▶ [Your objective]: Each line below from the one containing "M920 446 1056 503 990 555 920 469Z" through the one containing "M1186 752V775L1142 812V788Z" should be output exactly as it stands, and no other line should appear.

[Dataset entries]
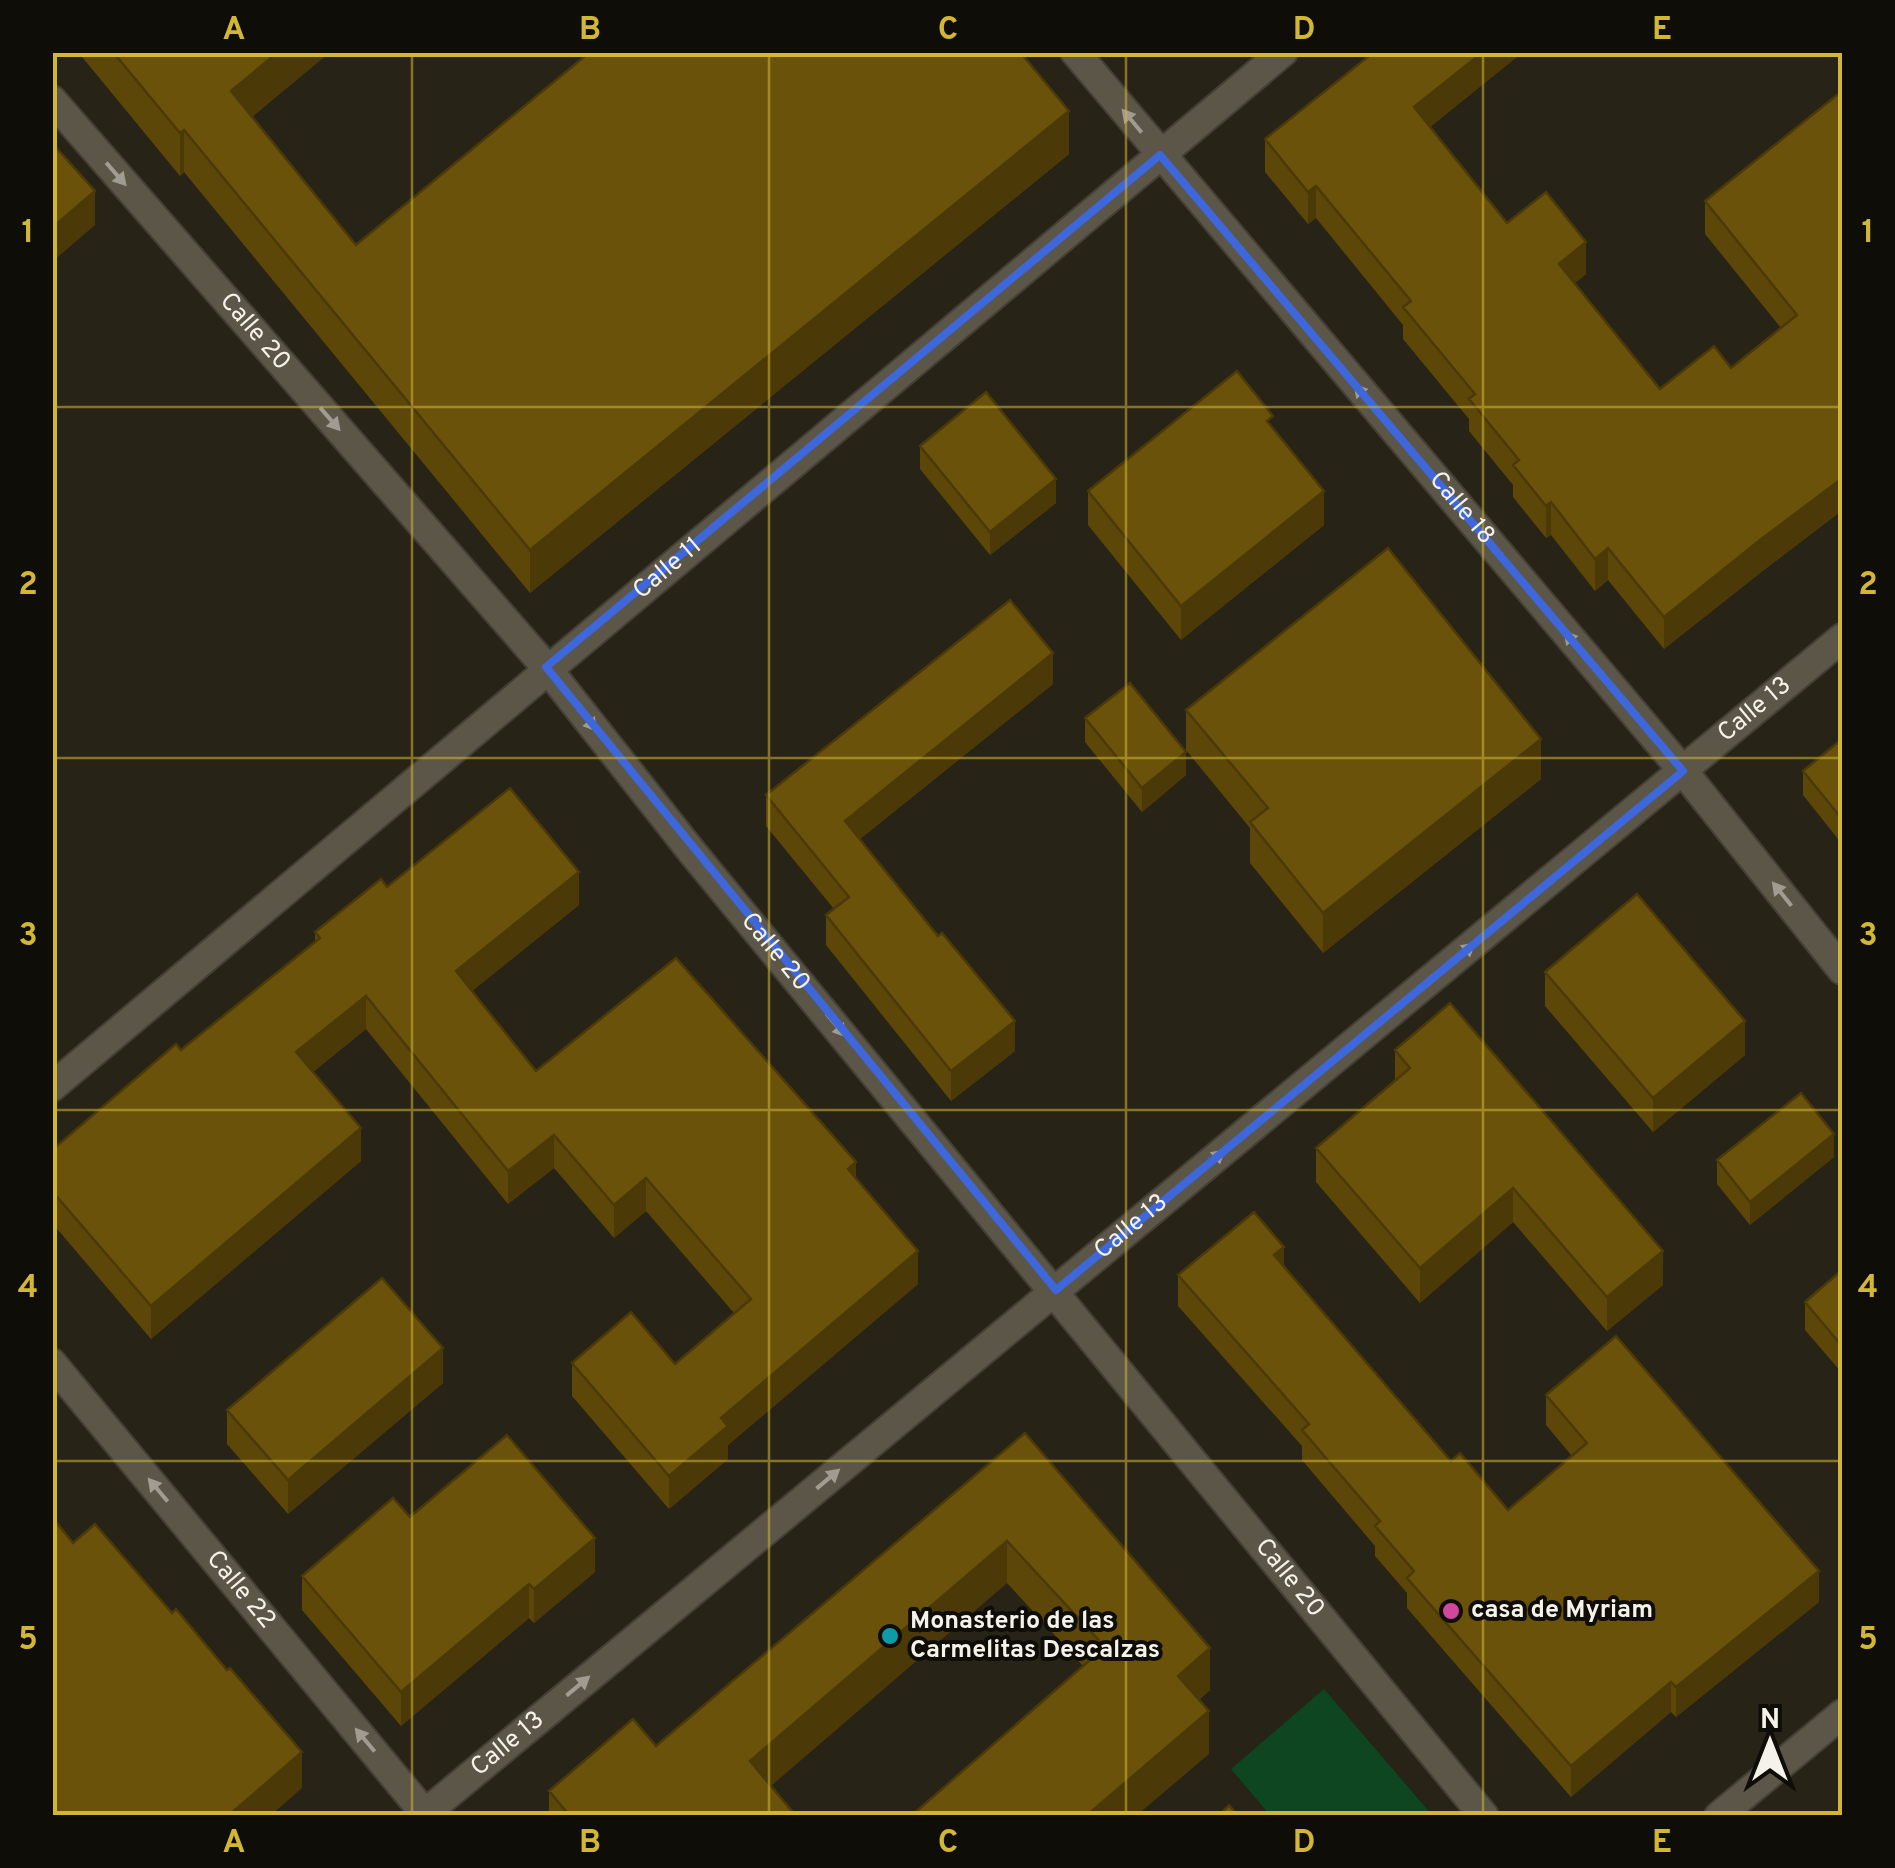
<svg xmlns="http://www.w3.org/2000/svg" width="1895" height="1868" font-family="Overpass,sans-serif">
	<rect width="100%" height="100%" fill="#282317"/>
	<path fill="#0d4621" d="M1324 1689 1432 1815H1270L1231 1769Z"/>
	<g fill="none" stroke-linecap="round" stroke-linejoin="round">
		<g stroke="#433f36" stroke-width="32">
			<g id="minor">
				<path id="s1" d="M1075 52 1683 771 1842 970"/>
				<path id="s2" d="M52 100 546 667 692 852 1484 1816"/>
				<path id="s3" d="M52 1363 427 1816"/>
				<path id="s4" d="M422 1816 1842 638"/>
				<path d="M1719 1816 1842 1714"/>
			</g>
		</g>
		<g stroke="#433f36" stroke-width="32">
			<g id="tertiary">
				<path id="s5" d="M52 1087 1283 52"/>
			</g>
		</g>
		<use href="#minor" stroke="#5c5649" stroke-width="28"/>
		<use href="#tertiary" stroke="#5c5649" stroke-width="28"/>
	</g>
	<path fill="#5c4709" d="M78 52H330L252 117 356 245 1069 154 530 593 184 172 180 176Z
		M1374 52H1523L1430 127 1507 223 1586 274 1575 283 1660 389 1731 368 1781 328 1705 234V201L1842 91V515L1840 512 1760 573 1664 649 1608 580 1595 591 1551 535 1546 538 1513 497V485L1469 431V419L1403 339V325L1316 218 1308 224 1265 172V139Z
		M1273 429 1324 525 1181 640 1088 525V491Z
		M920 446 1056 503 990 555 920 469Z
		M1053 684 860 839 1015 1051 951 1101 826 945V915L834 909 766 826V795Z
		M1186 710 1541 779 1323 953 1250 863V828L1186 750Z
		M1085 718 1186 775 1142 812 1085 742Z
		M1842 739V844L1803 795V771Z
		M387 887 579 905 472 991 536 1071 856 1178 918 1284 728 1445V1459L669 1509 572 1396V1363L675 1364 734 1313 646 1211 614 1238 554 1168 508 1204 366 1029 313 1072 361 1161 151 1339 52 1223V1150L181 1050 315 943V932Z
		M1545 972 1745 1055 1653 1132 1545 1006Z
		M1395 1050 1663 1285 1607 1331 1513 1222 1420 1303 1316 1182V1148L1395 1082Z
		M1834 1157 1750 1225 1717 1184V1160Z
		M1284 1267 1451 1461 1508 1510 1572 1456 1546 1425V1395L1819 1602 1676 1717 1671 1712 1571 1797 1407 1608V1593L1375 1556V1546L1302 1460V1446L1178 1306V1275Z
		M1842 1270V1373L1805 1330V1302Z
		M443 1383 288 1514 227 1444V1410Z
		M1025 1433 1210 1690 1199 1700 1209 1754 1083 1666 1007 1583 770 1786 796 1816H549V1791L656 1746Z
		M410 1517 595 1572 534 1623 529 1618 401 1726 302 1610V1576Z"/>
	<path fill="#4b3908" d="M278 52H330L231 134V91Z
		M1483 52H1523L1414 140V107Z
		M1069 111V154L530 593V550Z
		M184 130V172L180 176V133Z
		M1316 186V218L1308 224V192Z
		M95 191V225L52 262V228Z
		M1586 242V274L1559 296V264Z
		M1056 479V503L990 555V532Z
		M1840 480V512L1760 573 1664 649V617L1760 540Z
		M1324 491V525L1181 640V606Z
		M1551 502V535L1546 538V506Z
		M1608 548V580L1595 591V559Z
		M1053 653V684L845 851V821Z
		M1541 739V779L1323 953V913Z
		M1186 752V775L1142 812V788Z
		M579 872V905L456 1004V971Z
		M366 996V1029L296 1085V1052Z
		M1015 1021V1051L951 1101V1071Z
		M1745 1021V1055L1653 1132V1098Z
		M361 1128V1161L151 1339V1306Z
		M1834 1134V1157L1750 1225V1202Z
		M554 1135V1168L508 1204V1171Z
		M856 1162V1195L848 1169Z
		M646 1178V1211L614 1238V1205Z
		M1513 1188V1222L1420 1303V1268Z
		M1284 1247V1277L1274 1255Z
		M918 1251V1284L728 1445V1459L669 1509V1476L721 1418Z
		M1663 1251V1285L1607 1331V1297Z
		M443 1348V1383L288 1514V1480Z
		M595 1538V1572L534 1623V1589Z
		M1007 1541V1583L750 1804V1761Z
		M1819 1571V1602L1676 1717V1687Z
		M529 1584V1618L401 1726V1692Z
		M1210 1648V1690L1178 1718V1676Z
		M1671 1682V1712L1571 1797V1766Z
		M1209 1711V1754L1136 1816H1086Z
		M302 1752V1788L270 1816H228Z"/>
	<path fill="#6b520b" stroke="#4b3908" stroke-width="2.5" d="M113 52H278L231 91 356 245 590 52H1020L1069 111 530 550 184 130 180 133Z
		M1374 52H1483L1414 107 1507 223 1546 192 1586 242 1559 264 1660 389 1714 346 1731 368 1797 315 1705 201 1842 91V482L1840 480 1760 540 1664 617 1608 548 1595 559 1551 502 1546 506 1513 465 1519 460 1469 399 1475 394 1403 307 1411 301 1316 186 1308 192 1265 139Z
		M52 143 95 191 52 228Z
		M1237 371 1273 416 1267 421 1324 491 1181 606 1088 491Z
		M986 392 1056 479 990 532 920 446Z
		M1388 548 1541 739 1323 913 1250 822 1268 808 1186 710Z
		M1010 600 1053 653 845 821 938 936 942 933 1015 1021 951 1071 826 915 849 897 766 795Z
		M1130 683 1186 752 1142 788 1085 718Z
		M1842 739V819L1803 771Z
		M510 788 579 872 456 971 536 1071 676 958 856 1162 848 1169 918 1251 721 1418 728 1426 669 1476 572 1363 631 1312 675 1364 751 1299 646 1178 614 1205 554 1135 508 1171 366 996 296 1052 361 1128 151 1306 52 1191V1150L176 1044 181 1050 320 938 315 932 381 879 387 887Z
		M1637 894 1745 1021 1653 1098 1545 972Z
		M1450 1003 1663 1251 1607 1297 1513 1188 1420 1268 1316 1148 1410 1068 1395 1050Z
		M1801 1093 1834 1134 1750 1202 1717 1160Z
		M1254 1212 1284 1247 1274 1255 1451 1461 1460 1453 1508 1510 1587 1443 1546 1395 1616 1336 1819 1571 1676 1687 1671 1682 1571 1766 1407 1578 1414 1571 1375 1526 1380 1521 1302 1430 1309 1424 1178 1275Z
		M1842 1270V1346L1805 1302Z
		M382 1278 443 1348 288 1480 227 1410Z
		M1025 1433 1210 1648 1178 1676 1209 1711 1086 1816H911L1105 1647 1007 1541 750 1761 796 1816H570L549 1791 633 1719 656 1746Z
		M507 1435 595 1538 534 1589 529 1584 401 1692 302 1576 393 1498 410 1517Z
		M52 1517 73 1543 95 1524 172 1613 176 1609 227 1670 230 1668 302 1752 228 1816H52Z
		M1229 1805 1238 1816H1218Z"/>
	<defs><path id="oneway-solid" d="M-6-.8H1V-3.2L6.5 0L1 3.2V.8H-6Z" transform="scale(2.5)"/></defs>
	<g fill="#a19c91">
		<use href="#oneway-solid" transform="translate(1132 121) rotate(-130)"/>
		<use href="#oneway-solid" transform="translate(116 174) rotate(49)"/>
		<use href="#oneway-solid" transform="translate(1364 396) rotate(-130)"/>
		<use href="#oneway-solid" transform="translate(330 419) rotate(49)"/>
		<use href="#oneway-solid" transform="translate(1574 643) rotate(-130)"/>
		<use href="#oneway-solid" transform="translate(587 719) rotate(52)"/>
		<use href="#oneway-solid" transform="translate(1782 894) rotate(-129)"/>
		<use href="#oneway-solid" transform="translate(1463 953) rotate(-40)"/>
		<use href="#oneway-solid" transform="translate(836 1025) rotate(50)"/>
		<use href="#oneway-solid" transform="translate(1213 1160) rotate(-40)"/>
		<use href="#oneway-solid" transform="translate(828 1479) rotate(-40)"/>
		<use href="#oneway-solid" transform="translate(158 1490) rotate(-130)"/>
		<use href="#oneway-solid" transform="translate(578 1686) rotate(-40)"/>
		<use href="#oneway-solid" transform="translate(365 1740) rotate(-130)"/>
	</g>
	<path fill="none" stroke="#3d67db" stroke-width="8" stroke-linejoin="round" d="M1160 155 1683 771 1056 1290 546 667Z"/>
	<path fill="none" stroke="#d2b736" stroke-width="2.5" stroke-opacity="0.55" d="M412 52V1816M769 52V1816M1126 52V1816M1483 52V1816M52 407H1842M52 758H1842M52 1110H1842M52 1461H1842"/>
	<circle fill="#d1479c" stroke="#0f0d08" stroke-width="4" cx="1451" cy="1611" r="10"/>
	<circle fill="#0f9aa8" stroke="#0f0d08" stroke-width="4" cx="890" cy="1636" r="10"/>
	<g text-anchor="middle" dominant-baseline="central" stroke-width="8" stroke-linejoin="round" paint-order="stroke">
		<g font-size="25" fill="#f5f2ea" stroke="#0f0d08">
			<text stroke="none"><textPath href="#s2" startOffset="308">Calle 20</textPath></text>
			<text stroke="none"><textPath href="#s1" startOffset="598">Calle 18</textPath></text>
			<text stroke="none"><textPath href="#s5" startOffset="805">Calle 11</textPath></text>
			<text stroke="none"><textPath href="#s4" startOffset="1732">Calle 13</textPath></text>
			<text stroke="none"><textPath href="#s2" startOffset="1118">Calle 20</textPath></text>
			<text stroke="none"><textPath href="#s4" startOffset="922">Calle 13</textPath></text>
			<text stroke="none"><textPath href="#s2" startOffset="1928">Calle 20</textPath></text>
			<text stroke="none"><textPath href="#s3" startOffset="295">Calle 22</textPath></text>
			<text stroke="none"><textPath href="#s4" startOffset="112">Calle 13</textPath></text>
		</g>
		<g font-size="25" font-weight="bold" fill="#f5f2ea" stroke="#0f0d08" text-anchor="start">
			<text x="1471" y="1611">casa de Myriam</text>
			<text x="910" y="1622">Monasterio de las<tspan x="910" dy="29">Carmelitas Descalzas</tspan></text>
		</g>
	</g>
	<rect width="1895" height="1868" fill="none" stroke="#0f0d08" stroke-width="110"/>
	<g transform="translate(1770 1743)" stroke="#0f0d08" stroke-width="8" paint-order="stroke">
	<path d="M0-8L18 38L0 25L-18 38Z" fill="#f5f2ea"/>
	<text y="-15" font-size="28" font-weight="bold" text-anchor="middle" fill="#f5f2ea">N</text>
	</g>
	<rect x="55" y="55" width="1785" height="1758" fill="none" stroke="#d2b736" stroke-width="4"/>
	<g font-size="32" text-anchor="middle" font-weight="bold" fill="#d2b736">
		<text x="234" y="39">A</text>
		<text x="590" y="39">B</text>
		<text x="948" y="39">C</text>
		<text x="1304" y="39">D</text>
		<text x="1662" y="39">E</text>
		<text x="28" y="242">1</text>
		<text x="1868" y="242">1</text>
		<text x="28" y="594">2</text>
		<text x="1868" y="594">2</text>
		<text x="28" y="945">3</text>
		<text x="1868" y="945">3</text>
		<text x="28" y="1297">4</text>
		<text x="1868" y="1297">4</text>
		<text x="28" y="1649">5</text>
		<text x="1868" y="1649">5</text>
		<text x="234" y="1852">A</text>
		<text x="590" y="1852">B</text>
		<text x="948" y="1852">C</text>
		<text x="1304" y="1852">D</text>
		<text x="1662" y="1852">E</text>
	</g>
</svg>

▶ [Response to the task]:
		M920 446 1056 503 990 555 920 469Z
		M1053 684 860 839 1015 1051 951 1101 826 945V915L834 909 766 826V795Z
		M1186 710 1541 779 1323 953 1250 863V828L1186 750Z
		M1085 718 1186 775 1142 812 1085 742Z
		M1842 739V844L1803 795V771Z
		M387 887 579 905 472 991 536 1071 856 1178 918 1284 728 1445V1459L669 1509 572 1396V1363L675 1364 734 1313 646 1211 614 1238 554 1168 508 1204 366 1029 313 1072 361 1161 151 1339 52 1223V1150L181 1050 315 943V932Z
		M1545 972 1745 1055 1653 1132 1545 1006Z
		M1395 1050 1663 1285 1607 1331 1513 1222 1420 1303 1316 1182V1148L1395 1082Z
		M1834 1157 1750 1225 1717 1184V1160Z
		M1284 1267 1451 1461 1508 1510 1572 1456 1546 1425V1395L1819 1602 1676 1717 1671 1712 1571 1797 1407 1608V1593L1375 1556V1546L1302 1460V1446L1178 1306V1275Z
		M1842 1270V1373L1805 1330V1302Z
		M443 1383 288 1514 227 1444V1410Z
		M1025 1433 1210 1690 1199 1700 1209 1754 1083 1666 1007 1583 770 1786 796 1816H549V1791L656 1746Z
		M410 1517 595 1572 534 1623 529 1618 401 1726 302 1610V1576Z"/>
	<path fill="#4b3908" d="M278 52H330L231 134V91Z
		M1483 52H1523L1414 140V107Z
		M1069 111V154L530 593V550Z
		M184 130V172L180 176V133Z
		M1316 186V218L1308 224V192Z
		M95 191V225L52 262V228Z
		M1586 242V274L1559 296V264Z
		M1056 479V503L990 555V532Z
		M1840 480V512L1760 573 1664 649V617L1760 540Z
		M1324 491V525L1181 640V606Z
		M1551 502V535L1546 538V506Z
		M1608 548V580L1595 591V559Z
		M1053 653V684L845 851V821Z
		M1541 739V779L1323 953V913Z
		M1186 752V775L1142 812V788Z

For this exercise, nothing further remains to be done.